§ Problem to work on: Would you give the listing again exactly as written, minus its pictures?

§ Supplied data:

= = =

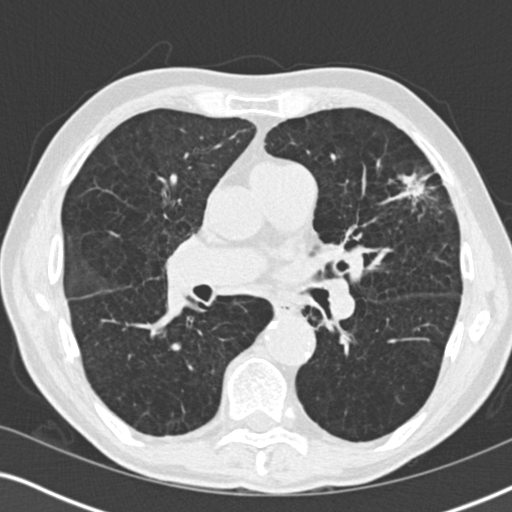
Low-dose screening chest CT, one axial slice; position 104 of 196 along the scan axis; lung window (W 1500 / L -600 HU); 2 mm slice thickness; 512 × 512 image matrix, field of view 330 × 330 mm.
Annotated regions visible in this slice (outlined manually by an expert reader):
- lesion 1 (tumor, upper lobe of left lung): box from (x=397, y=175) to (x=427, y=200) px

= = =

§ The answer:
Low-dose screening chest CT, one axial slice; position 104 of 196 along the scan axis; lung window (W 1500 / L -600 HU); 2 mm slice thickness; 512 × 512 image matrix, field of view 330 × 330 mm.
Annotated regions visible in this slice (outlined manually by an expert reader):
- lesion 1 (tumor, upper lobe of left lung): box from (x=397, y=175) to (x=427, y=200) px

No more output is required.